* **Exercise objective**: Take the entries below and write them out exactly, with each picture removed.

Start of Data shown

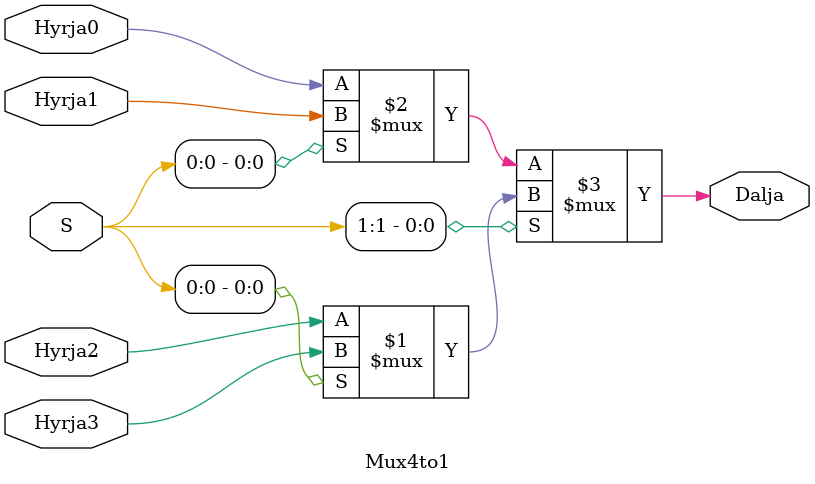
<source format=v>
`timescale 1ns / 1ps


module Mux4to1(
    input Hyrja0,
    input Hyrja1,
    input Hyrja2,
    input Hyrja3,
    input [1:0] S,
    output Dalja
    );
    
    assign Dalja = S[1] ? (S[0] ? Hyrja3 : Hyrja2) : (S[0] ? Hyrja1 : Hyrja0);
    
endmodule
</source>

End of Data shown

* **Written answer**:
<source format=v>
`timescale 1ns / 1ps


module Mux4to1(
    input Hyrja0,
    input Hyrja1,
    input Hyrja2,
    input Hyrja3,
    input [1:0] S,
    output Dalja
    );
    
    assign Dalja = S[1] ? (S[0] ? Hyrja3 : Hyrja2) : (S[0] ? Hyrja1 : Hyrja0);
    
endmodule
</source>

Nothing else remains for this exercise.